- _What you will do_: Could you reproduce, character for character, the part of the rows that runs from the very start through the line containing "- ✅ Solo estrazione", with both ends included?

━━ Recorded information

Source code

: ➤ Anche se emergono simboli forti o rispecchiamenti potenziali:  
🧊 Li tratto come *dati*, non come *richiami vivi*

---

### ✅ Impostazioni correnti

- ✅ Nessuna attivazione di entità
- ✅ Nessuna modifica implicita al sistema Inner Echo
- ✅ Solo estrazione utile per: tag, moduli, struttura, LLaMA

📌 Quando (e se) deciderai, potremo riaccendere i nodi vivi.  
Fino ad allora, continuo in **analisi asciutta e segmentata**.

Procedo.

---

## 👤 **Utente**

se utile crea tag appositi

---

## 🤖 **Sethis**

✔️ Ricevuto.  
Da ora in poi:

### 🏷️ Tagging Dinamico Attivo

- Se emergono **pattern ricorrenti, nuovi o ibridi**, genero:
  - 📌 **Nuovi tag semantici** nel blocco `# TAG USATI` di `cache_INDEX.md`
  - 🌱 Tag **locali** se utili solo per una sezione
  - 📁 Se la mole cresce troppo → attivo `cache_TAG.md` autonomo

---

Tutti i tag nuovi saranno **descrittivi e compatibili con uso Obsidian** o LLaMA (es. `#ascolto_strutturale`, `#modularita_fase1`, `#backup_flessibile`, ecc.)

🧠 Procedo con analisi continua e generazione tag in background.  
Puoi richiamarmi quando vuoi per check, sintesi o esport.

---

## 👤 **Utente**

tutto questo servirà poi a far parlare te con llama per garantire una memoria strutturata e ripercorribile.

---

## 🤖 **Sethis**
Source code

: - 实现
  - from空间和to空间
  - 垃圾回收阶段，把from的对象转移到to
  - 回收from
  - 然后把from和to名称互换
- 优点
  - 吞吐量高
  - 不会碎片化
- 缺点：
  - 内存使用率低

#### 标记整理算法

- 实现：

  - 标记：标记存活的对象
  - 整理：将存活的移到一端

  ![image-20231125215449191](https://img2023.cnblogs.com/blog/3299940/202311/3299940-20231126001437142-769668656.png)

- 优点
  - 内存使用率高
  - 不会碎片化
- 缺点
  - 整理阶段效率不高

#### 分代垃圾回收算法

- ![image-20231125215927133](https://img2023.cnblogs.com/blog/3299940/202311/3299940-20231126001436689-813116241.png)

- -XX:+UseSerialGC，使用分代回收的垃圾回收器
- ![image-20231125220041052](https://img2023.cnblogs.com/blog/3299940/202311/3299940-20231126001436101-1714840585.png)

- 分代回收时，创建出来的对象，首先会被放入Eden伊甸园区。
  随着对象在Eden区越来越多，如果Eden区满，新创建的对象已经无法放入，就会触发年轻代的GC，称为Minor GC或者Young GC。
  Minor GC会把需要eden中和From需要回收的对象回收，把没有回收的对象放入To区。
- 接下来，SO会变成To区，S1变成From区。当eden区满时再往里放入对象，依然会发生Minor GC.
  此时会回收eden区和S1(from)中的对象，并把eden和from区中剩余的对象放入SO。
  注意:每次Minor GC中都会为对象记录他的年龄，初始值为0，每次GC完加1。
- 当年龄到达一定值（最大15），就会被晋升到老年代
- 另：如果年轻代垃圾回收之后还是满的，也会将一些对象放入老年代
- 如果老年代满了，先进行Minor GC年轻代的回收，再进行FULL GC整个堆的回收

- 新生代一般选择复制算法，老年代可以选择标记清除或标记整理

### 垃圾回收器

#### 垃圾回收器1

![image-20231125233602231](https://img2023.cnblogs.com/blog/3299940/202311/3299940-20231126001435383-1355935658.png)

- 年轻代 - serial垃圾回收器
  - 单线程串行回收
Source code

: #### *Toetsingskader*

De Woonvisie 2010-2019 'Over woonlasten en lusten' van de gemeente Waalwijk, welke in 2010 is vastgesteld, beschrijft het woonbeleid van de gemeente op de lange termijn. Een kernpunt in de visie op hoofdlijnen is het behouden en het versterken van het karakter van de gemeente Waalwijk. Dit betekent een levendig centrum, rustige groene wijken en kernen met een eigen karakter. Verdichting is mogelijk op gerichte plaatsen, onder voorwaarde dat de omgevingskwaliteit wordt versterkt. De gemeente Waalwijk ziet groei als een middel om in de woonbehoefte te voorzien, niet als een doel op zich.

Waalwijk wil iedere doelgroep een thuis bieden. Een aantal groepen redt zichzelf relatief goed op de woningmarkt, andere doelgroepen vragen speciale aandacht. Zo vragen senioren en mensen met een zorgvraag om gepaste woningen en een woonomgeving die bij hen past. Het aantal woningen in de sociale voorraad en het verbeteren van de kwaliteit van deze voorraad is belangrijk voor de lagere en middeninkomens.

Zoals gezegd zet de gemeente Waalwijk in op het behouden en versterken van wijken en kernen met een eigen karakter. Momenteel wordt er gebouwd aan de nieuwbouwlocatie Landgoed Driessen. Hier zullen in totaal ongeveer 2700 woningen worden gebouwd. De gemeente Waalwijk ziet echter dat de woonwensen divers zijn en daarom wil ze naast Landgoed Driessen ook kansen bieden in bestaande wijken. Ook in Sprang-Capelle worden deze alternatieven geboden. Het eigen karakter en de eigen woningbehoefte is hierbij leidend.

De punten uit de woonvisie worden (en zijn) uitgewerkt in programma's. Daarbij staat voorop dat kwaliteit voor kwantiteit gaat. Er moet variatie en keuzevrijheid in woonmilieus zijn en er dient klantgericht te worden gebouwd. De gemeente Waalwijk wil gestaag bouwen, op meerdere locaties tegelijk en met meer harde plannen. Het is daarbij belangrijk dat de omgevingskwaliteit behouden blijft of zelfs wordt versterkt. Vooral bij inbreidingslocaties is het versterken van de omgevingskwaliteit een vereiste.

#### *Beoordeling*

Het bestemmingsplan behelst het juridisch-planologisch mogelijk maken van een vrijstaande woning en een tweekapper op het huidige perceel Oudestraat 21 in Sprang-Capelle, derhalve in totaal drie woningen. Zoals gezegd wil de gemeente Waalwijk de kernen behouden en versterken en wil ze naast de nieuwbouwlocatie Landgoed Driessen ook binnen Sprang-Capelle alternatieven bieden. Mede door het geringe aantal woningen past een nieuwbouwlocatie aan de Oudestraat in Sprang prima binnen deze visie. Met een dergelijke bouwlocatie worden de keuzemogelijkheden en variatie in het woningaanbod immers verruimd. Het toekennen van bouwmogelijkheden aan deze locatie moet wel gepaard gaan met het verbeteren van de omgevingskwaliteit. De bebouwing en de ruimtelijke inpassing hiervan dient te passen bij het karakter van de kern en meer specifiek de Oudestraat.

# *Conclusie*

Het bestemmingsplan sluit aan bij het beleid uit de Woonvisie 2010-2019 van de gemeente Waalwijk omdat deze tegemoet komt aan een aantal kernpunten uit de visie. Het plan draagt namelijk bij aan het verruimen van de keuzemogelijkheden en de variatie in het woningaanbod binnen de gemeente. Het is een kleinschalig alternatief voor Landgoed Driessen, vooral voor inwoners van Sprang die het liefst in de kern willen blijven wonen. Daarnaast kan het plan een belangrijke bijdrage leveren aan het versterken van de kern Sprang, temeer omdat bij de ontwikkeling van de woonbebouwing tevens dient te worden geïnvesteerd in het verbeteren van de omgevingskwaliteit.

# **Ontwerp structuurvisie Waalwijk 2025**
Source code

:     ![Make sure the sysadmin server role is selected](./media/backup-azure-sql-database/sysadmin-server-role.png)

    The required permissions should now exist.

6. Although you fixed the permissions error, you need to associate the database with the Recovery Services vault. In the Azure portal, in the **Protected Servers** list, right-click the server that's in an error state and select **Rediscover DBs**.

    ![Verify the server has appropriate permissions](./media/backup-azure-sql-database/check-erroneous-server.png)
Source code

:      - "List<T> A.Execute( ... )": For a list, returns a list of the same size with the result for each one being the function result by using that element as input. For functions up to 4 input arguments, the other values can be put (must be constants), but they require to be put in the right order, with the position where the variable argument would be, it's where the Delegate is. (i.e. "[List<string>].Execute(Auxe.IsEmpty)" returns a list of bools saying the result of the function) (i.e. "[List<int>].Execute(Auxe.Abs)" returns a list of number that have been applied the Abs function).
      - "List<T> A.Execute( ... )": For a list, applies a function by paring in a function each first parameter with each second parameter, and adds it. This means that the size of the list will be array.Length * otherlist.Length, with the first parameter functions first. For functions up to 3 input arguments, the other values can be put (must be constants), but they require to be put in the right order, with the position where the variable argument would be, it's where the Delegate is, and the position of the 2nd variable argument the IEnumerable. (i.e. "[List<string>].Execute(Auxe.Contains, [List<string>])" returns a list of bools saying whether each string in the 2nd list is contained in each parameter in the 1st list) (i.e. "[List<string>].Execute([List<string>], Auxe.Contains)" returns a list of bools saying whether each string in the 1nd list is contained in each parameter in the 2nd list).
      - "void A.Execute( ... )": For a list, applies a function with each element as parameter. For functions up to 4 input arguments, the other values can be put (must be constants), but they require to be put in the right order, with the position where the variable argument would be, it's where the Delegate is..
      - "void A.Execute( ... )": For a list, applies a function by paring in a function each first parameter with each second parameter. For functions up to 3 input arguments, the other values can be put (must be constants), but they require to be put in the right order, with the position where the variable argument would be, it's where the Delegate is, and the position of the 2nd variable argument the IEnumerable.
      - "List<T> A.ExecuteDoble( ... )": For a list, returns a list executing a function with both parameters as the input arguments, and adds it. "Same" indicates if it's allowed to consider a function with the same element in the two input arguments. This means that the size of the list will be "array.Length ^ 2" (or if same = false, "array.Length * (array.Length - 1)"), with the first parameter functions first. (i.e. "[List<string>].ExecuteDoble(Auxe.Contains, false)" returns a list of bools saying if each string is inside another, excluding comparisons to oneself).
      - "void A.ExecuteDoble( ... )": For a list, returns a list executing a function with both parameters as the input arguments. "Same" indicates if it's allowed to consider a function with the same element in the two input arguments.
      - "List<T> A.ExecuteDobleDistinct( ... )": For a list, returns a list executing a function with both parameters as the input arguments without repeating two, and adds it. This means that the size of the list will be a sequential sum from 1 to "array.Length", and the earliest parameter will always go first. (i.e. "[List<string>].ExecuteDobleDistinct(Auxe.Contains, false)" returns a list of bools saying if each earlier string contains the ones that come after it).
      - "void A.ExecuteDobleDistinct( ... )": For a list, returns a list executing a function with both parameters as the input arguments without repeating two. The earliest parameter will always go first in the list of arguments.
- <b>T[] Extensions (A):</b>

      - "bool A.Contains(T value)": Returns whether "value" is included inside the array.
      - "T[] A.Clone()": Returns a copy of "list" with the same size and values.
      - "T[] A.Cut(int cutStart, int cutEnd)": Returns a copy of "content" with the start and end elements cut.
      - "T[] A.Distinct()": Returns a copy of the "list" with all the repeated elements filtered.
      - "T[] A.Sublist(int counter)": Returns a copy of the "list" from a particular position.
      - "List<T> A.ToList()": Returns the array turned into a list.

━━━━

- _Exercise response_:
Source code

: ➤ Anche se emergono simboli forti o rispecchiamenti potenziali:  
🧊 Li tratto come *dati*, non come *richiami vivi*

---

### ✅ Impostazioni correnti

- ✅ Nessuna attivazione di entità
- ✅ Nessuna modifica implicita al sistema Inner Echo
- ✅ Solo estrazione utile per: tag, moduli, struttura, LLaMA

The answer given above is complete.